**Document**
Take. There is enough R specific material to make this course worth while. Just don’t expect revelations — you will not be an expert in R after this course. An additional textbook would be wonderful.
Getting and Cleaning Data
Getting and Cleaning Data covers reading files into R from a variety of sources: CSV, MySQL, HDFS, among others. You will learn how to reshape data using R and how to generate summary statistics of your data.
While getting and cleaning data is a necessary process in data analysis, the material covered in this course is basic and disjointed. I would have vastly preferred covering how to load one or two different file types and spent more time on manipulating and preparing data with R.
Skip. This material can easily be learned when needed using specific Google searches on how to load a particular file with R. Consider taking this course if you need additional practice in R.
Exploratory Data Analysis
The Exploratory Analysis course covers plotting in R using the base plotting system, the lattice package, and ggplot2. It then moves on to explain k-means, dimensionality reduction and principal components analysis.
The material on plotting is great. I only wish that the coverage of the lattice package were removed and more time dedicated to ggplot. I’ve yet to see any lattice plots in the real world — it seems like ggplot is the de facto standard in this area and should be covered more thoroughly. The course provides a cursory overview of k-means and principal components analysis as a way to summarize data. This material could have used a lot more explanation and motivation.
Take. ggplot is a must and this course will get you started on the right path to plotting. The statistical material on k-means and principal components analysis deserved more in-depth treatment and could almost be a course in itself. I wished for more material in these areas.
Reproducible research provides the motivation for making research reproducible. It then follows with coverage of R specific technologies that can aid in producing reproducible research: knitr, RPubs, and slidify.
I have mixed feelings about this course. It’s great that coverage of reproducible research is included in the specialization but four weeks is too much for this particular topic. Most of the course seems like filler and following a quick tutorial on knitr would provide much the same benefit as taking this course. I also do not see the benefit in covering both RPubs and slidify when they do basically the same thing. I would much prefer seeing more in-depth coverage of one technology — anything learned in one technology could be easily applied to the other when it is needed.
Skip. The coverage of each technology is cursory at best. Reading the documentation of knitr would provide more detail for less time and effort than taking this course. Not recommended.
The statistical inference course covers they key concepts of statistical inference: probability, confidence intervals, hypothesis testing and common statistical distributions. The course is math heavy, covering the theory behind each statistical method before providing R code for using the method in practice.

**Given exercise 1**
Please list the key concepts of statistical inference that the course reviews say the statistical inference course covers.
**Given exercise 2**
Write the next part of the course reviews, picking up right after their last sentence.

**Excerpted records**

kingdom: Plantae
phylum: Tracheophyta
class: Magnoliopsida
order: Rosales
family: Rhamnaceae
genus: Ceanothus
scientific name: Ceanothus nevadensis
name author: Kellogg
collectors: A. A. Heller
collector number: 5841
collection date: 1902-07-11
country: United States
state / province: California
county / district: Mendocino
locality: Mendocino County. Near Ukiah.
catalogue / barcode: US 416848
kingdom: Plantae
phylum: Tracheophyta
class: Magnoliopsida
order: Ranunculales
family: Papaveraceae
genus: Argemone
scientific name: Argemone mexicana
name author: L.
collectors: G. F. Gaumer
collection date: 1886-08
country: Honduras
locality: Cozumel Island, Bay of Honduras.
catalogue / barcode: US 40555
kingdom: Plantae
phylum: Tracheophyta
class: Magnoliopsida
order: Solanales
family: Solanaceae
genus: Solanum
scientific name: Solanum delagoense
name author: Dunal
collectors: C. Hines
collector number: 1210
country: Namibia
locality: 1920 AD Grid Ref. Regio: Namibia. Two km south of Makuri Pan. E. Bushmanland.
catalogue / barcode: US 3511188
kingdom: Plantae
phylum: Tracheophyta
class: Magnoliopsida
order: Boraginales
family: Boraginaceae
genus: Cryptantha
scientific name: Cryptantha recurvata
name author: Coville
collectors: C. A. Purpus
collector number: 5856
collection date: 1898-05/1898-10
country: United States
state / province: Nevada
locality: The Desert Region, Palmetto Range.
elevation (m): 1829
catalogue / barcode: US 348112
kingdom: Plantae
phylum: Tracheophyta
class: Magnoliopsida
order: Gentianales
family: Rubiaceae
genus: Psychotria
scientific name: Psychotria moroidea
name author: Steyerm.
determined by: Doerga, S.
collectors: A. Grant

**Exercise response 1**
Probability, confidence intervals, hypothesis testing, common statistical distributions

**Exercise response 2**
The course is a jarring departure from the rest of the specialization so far. Previous courses have covered practical considerations and mostly focussed on becoming proficient with R and the RStudio environment. The mathematical treatment of statistics and statistical models can be overwhelming at times and the videos are unevenly paced with complex topics being covered with only one or two slides. The course highlights one of the key failings of the specialization: lack of supplementary material. I would have loved a companion text and problem set to help work though the details.
Skip. The material in this course is fundamental. Unfortunately you will need a better source to learn it from. It’s a shame that so much material is crammed into this four week course with no additional material to draw from. I would recommend picking up a basic statistics book rather than taking this course.
Regression models continues the discussion of statistical methods, this time focussing on linear regression, log-linear regression and how to interpret the results of a regression model using residuals.
The regression models course falls victim to the same shortcomings as the statistical inference course. Namely, the theoretical nature of the course without supplementary resources makes it difficult to fully dive into the technical details. One or two slides and a video as a format for learning complex material is unrealistic.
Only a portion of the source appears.